On 26 September 1940, she was requisitioned by the Imperial Japanese Navy. On 16 December 1940, she was designated as an auxiliary submarine chaser and her conversion was completed at the Hikoshima shipyard of Osaka Iron Works on 8 January 1941. She was assigned to the Sasebo Naval District, Third Fleet, as part of the 52nd Subchaser Division (along with netlayer Fukuei Maru No. 15 and subchaser Takunan Maru No. 5). The division was attached to the First Base Force based at Takao, Formosa. Her commanding officer was Reserve Lieutenant (J.G.) Yada Takeo (矢田武男).
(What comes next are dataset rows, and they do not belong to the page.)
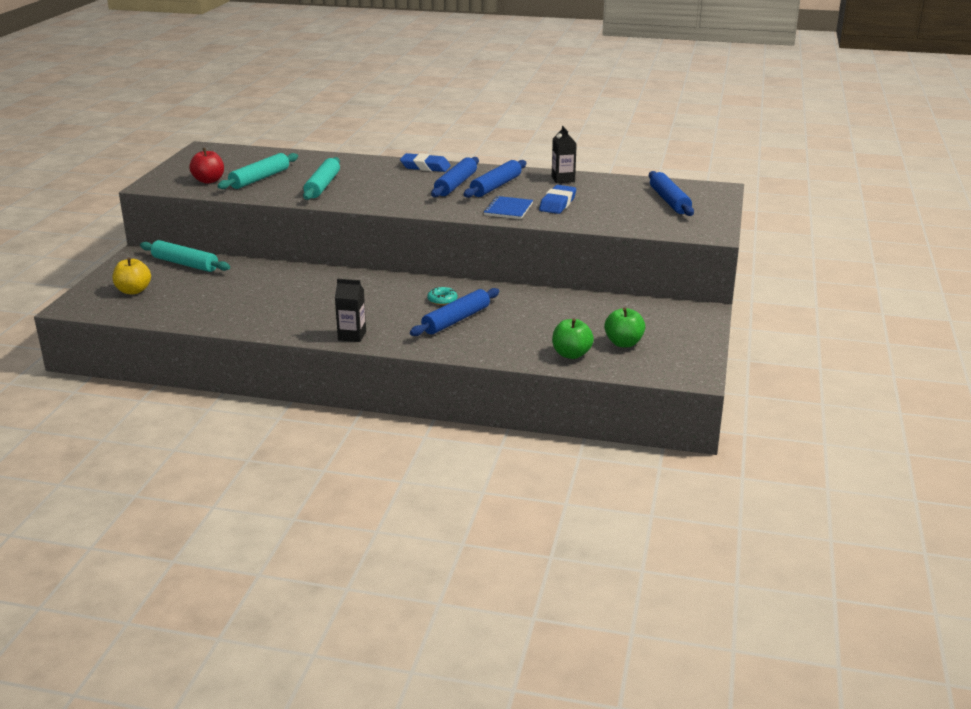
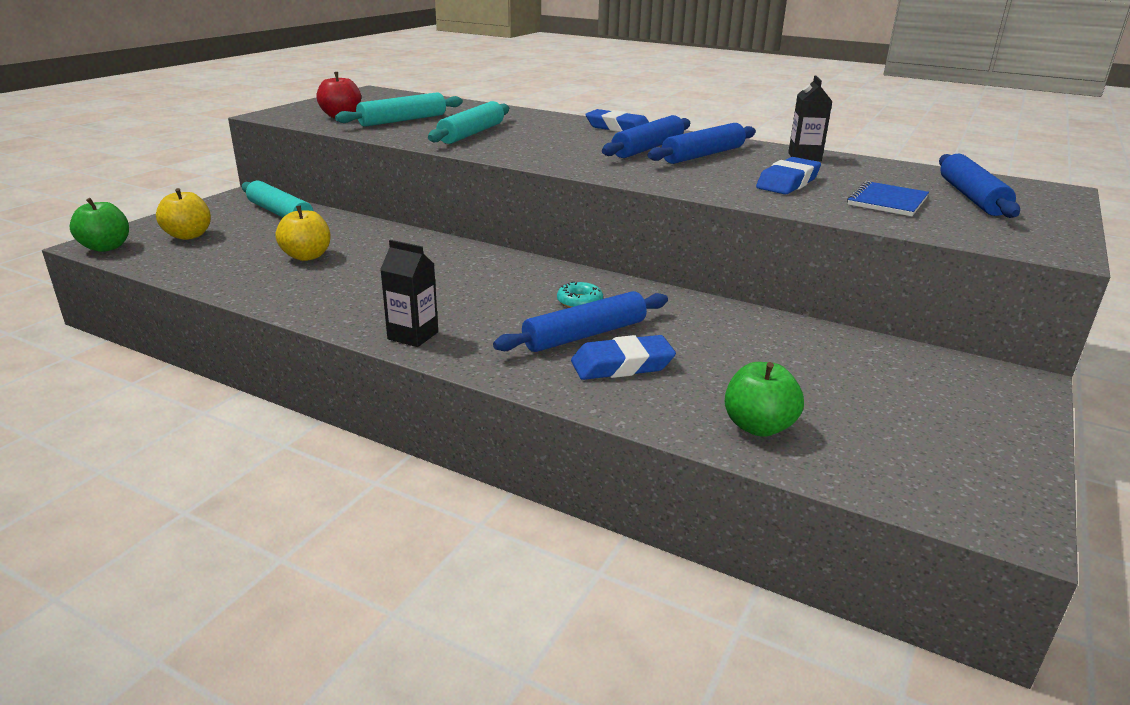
camera: 15 degrees right, 0 degrees up
(237, 294) = (307, 256): none -> yellow apple
(486, 334) = (622, 365): none -> blue eraser
(508, 209) = (709, 182): blue notebook -> blue notebook (887, 201)
(623, 343) = (861, 420): green apple -> green apple (106, 247)

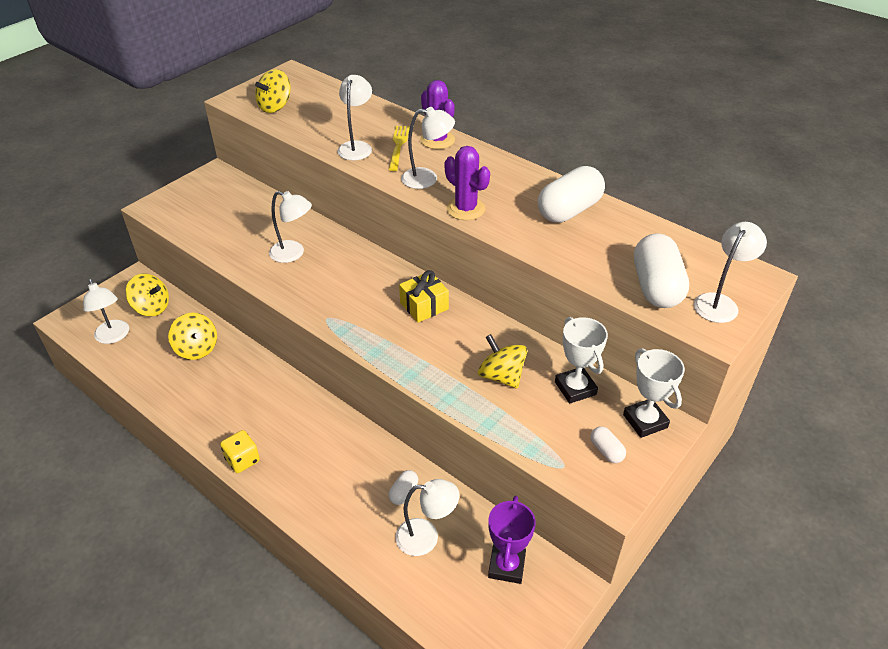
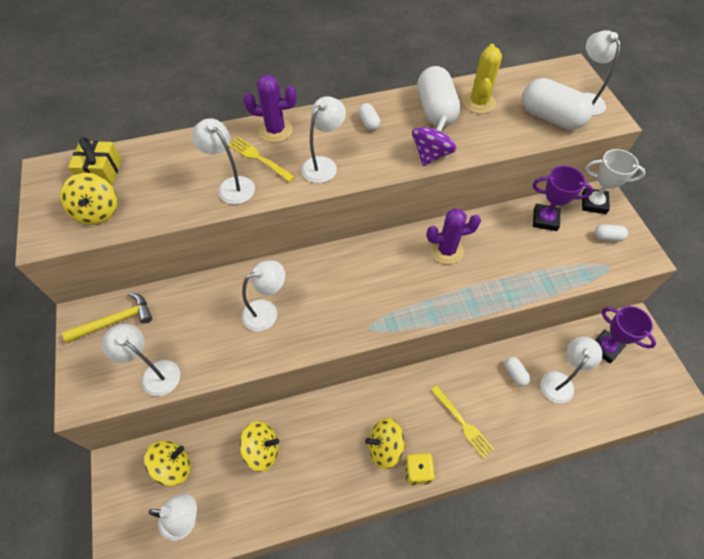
camera: 55 degrees left, 15 degrees up
(195, 227) = (155, 373): none -> white lamp
(224, 188) = (116, 320): none -> yellow hammer
(315, 473) = (463, 423): none -> yellow fork
(424, 306) = (404, 256): yellow gift -> yellow gift (101, 171)
(466, 209) = (385, 163): purple cactus -> purple cactus (446, 250)
(501, 376) = (508, 252): yellow spinning top -> yellow spinning top (385, 447)
(504, 181) = (369, 123): none -> white capsule
(508, 229) = (431, 154): none -> purple spinning top
(575, 388) = (545, 219): white trophy -> purple trophy
(615, 232) = (478, 102): none -> yellow cactus

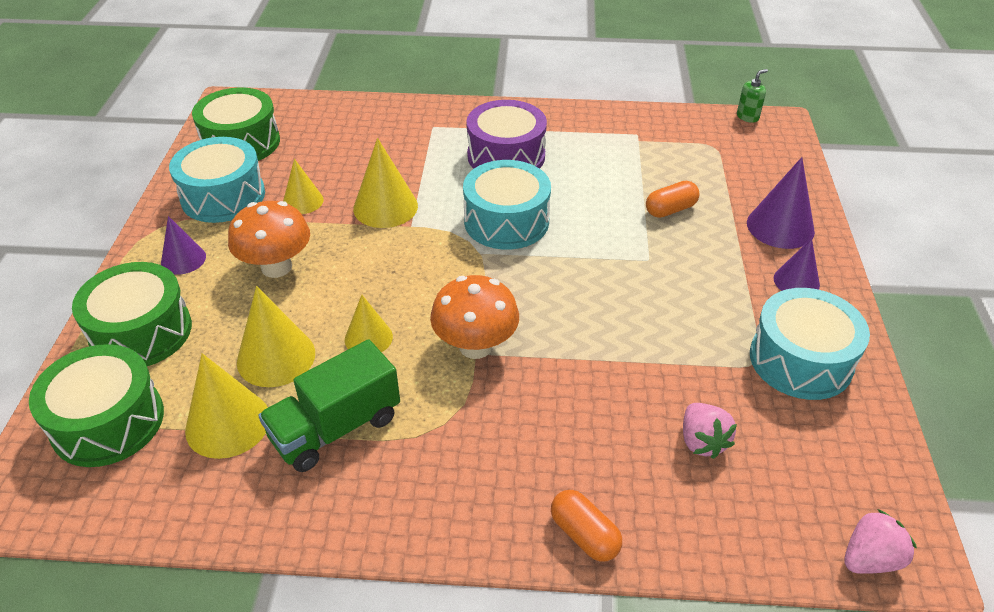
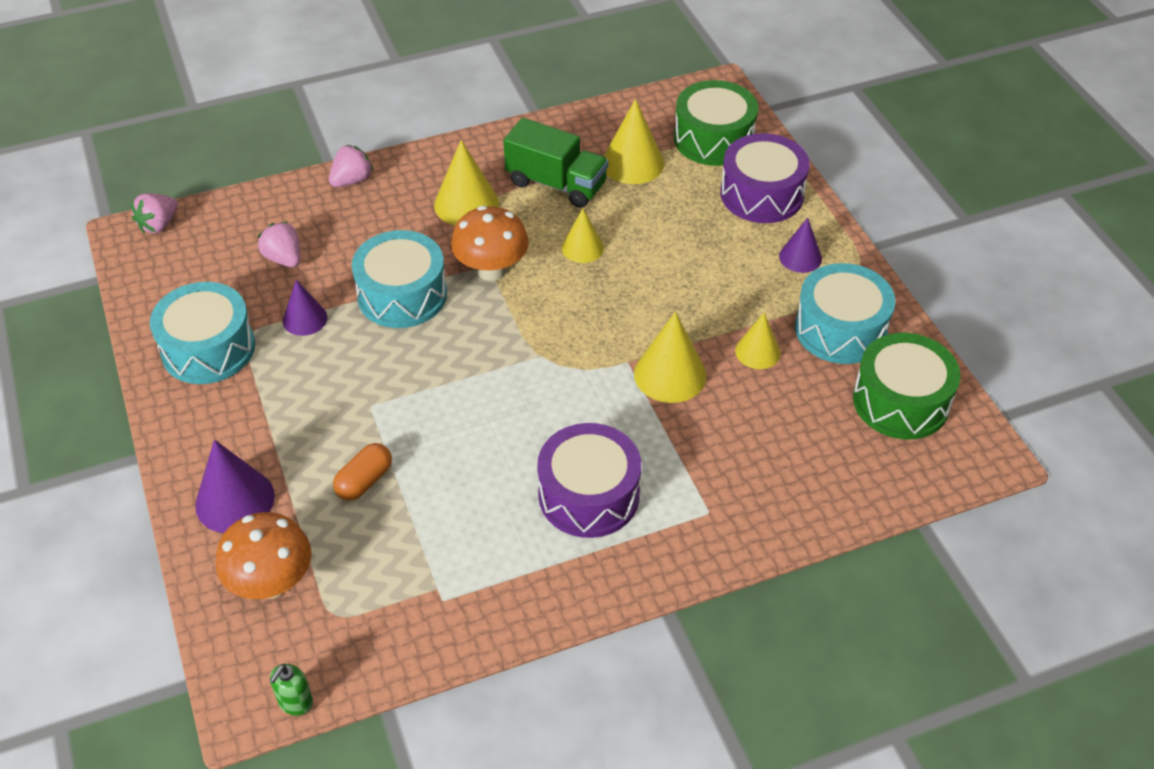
camera: 155 degrees right, 5 degrees up
(141, 332) = (762, 194): green drum -> purple drum
(276, 267) = (713, 278): orange mushroom -> orange mushroom (271, 583)
(276, 357) = (641, 211): yellow cone -> yellow cone (466, 204)
(336, 428) = (556, 184): green truck -> green truck turned 90 degrees clockwise
(506, 221) = (535, 401): turquoise drum -> turquoise drum (402, 295)
(584, 535) = (352, 180): orange capsule -> pink strawberry
(796, 281) = (214, 431): purple cone -> purple cone (305, 319)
===Invasion of Batan Island===
She was assigned to the Batan Island occupation force (8 December 1941) which began simultaneously with the Japanese attack on Pearl Harbor tasked with establishing an air base to support future operations against American forces on Luzon during the invasion of the Philippines.
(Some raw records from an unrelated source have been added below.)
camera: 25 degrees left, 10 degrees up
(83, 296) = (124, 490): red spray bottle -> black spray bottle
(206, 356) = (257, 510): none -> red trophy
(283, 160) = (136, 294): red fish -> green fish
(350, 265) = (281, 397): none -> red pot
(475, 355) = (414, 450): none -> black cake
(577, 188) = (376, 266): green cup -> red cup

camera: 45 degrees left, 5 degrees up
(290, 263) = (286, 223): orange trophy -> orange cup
On 7 December 1941, the 52nd Subchaser division along with the 53rd Subchaser Division (Korei Maru, Kyo Maru No. 2, Kyo Maru No. 11) and the 54th Subchaser Division (Nagara Maru, Shonan Maru No. 1, Shonan Maru No. 2) left Takao with Imperial Japanese Army transport Teiun Maru carrying part of the 24th Airfield Battalion. On 8 December 1941, she met with remainder of the occupation force off the coast of Batan Island consisting of transport Kumagawa Maru, destroyer , four Chidori-class torpedo boats (Chidori, Manazuru, Tomozuru, Hatsukari), two W-13-class minesweepers (W-13, W-14), two patrol boats (Patrol Boat No. 1, Patrol Boat No. 2), two Tsubame-class minelayers (Kamome, Tsubame), three converted gunboats (Aso Maru, Koso Maru, Nampo Maru), and seaplane tender, Sanuki Maru escorted by destroyer Tachikaze.
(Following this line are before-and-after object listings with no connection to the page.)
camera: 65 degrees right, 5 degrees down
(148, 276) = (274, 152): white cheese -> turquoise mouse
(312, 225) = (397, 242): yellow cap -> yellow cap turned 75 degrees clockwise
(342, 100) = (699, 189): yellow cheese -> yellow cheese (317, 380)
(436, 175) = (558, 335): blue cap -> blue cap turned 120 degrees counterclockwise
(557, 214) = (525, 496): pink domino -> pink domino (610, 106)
===Invasion of Lamon Bay===
She was attached to the Lamon Bay occupation force (21–23 December 1941) serving as an escort to 20 Imperial Japanese Army transports carrying 7,000 troops of the 14th Army; and Imperial Japanese Navy transports Hakusan Maru (carrying the 1st Quartermaster Ports and Docks Unit and 1st Naval Signal Unit), Kimishima Maru (carrying the 1st Naval Guard Unit), Senko Maru (carrying the 1st Naval Survey Unit), and Myoko Maru (carrying the 1st and 2nd Sasebo Special Naval Landing Forces). The convoy’s escort consists of Shonan Maru No. 17, light cruiser Nagara, heavy cruiser Ashigara, six destroyers (Tokitsukaze, Yukikaze, Kawakaze, Suzukaze, Umikaze, Yamakaze), minelayer Aotaka, two minesweepers (W-7, W-8), auxiliary gunboat/minelayer Ikumshima Maru, four auxiliary gunboats (Busho Maru, Keiko Maru, Kanko Maru, Myoken Maru), one auxiliary netlayer (Fukuei Maru No. 15), and one auxiliary subchaser (Takunan Maru No. 5). After the successful occupation, she returned to Kaohsiung on 6 January 1942 and then proceeded to Legazpi which had been seized by the Japanese on 12 January 1942. She departed on 16 January 1942 escorting a small convoy consisting of transport ships Kenyo Maru (乾洋丸), Tokyo Maru (東京丸), and Giyu Maru (義勇丸) arriving Davao on 18 January 1941. She then departed for Bangka Island, just east of Sumatra, arriving on 24 January 1942.

===Later operations===
On 10 March 1942, the 52nd Subchaser Division was assigned to the 2nd Southern Expeditionary Fleet.

On 1 March 1943, she was assigned to the Special Base Force 24 (二十四特別根據地隊), 2nd Southern Expeditionary Fleet, Southwest Area Fleet, Combined Fleet based at Ambon Island whose responsibility was the occupied Dutch East Indies. She spent most of her time patrolling the waters and conducting escort duty to Surabaya, East Java; the port of Dobo in the Aru Islands; Tual on the Kai Islands; and Kaimana, Netherlands New Guinea which had been overrun by the Japanese on 29/30 March 1942.

On 30 November 1943, the Special Base Force 24 was attached to the 4th Southern Expeditionary Fleet, Southwest Area Fleet, Combined Fleet based at Flores Island. The 4th Southern Expeditionary Fleet was carved out of the 2nd Southern Expeditionary Fleet; and tasked with patrolling the Sunda Islands and the seas to the west of New Guinea. She continued to operate out of Ambon.

===Fate===
She survived the war. Her last port of call was Singapore on 15 August 1945. She was struck from the Navy list on 3 May 1947.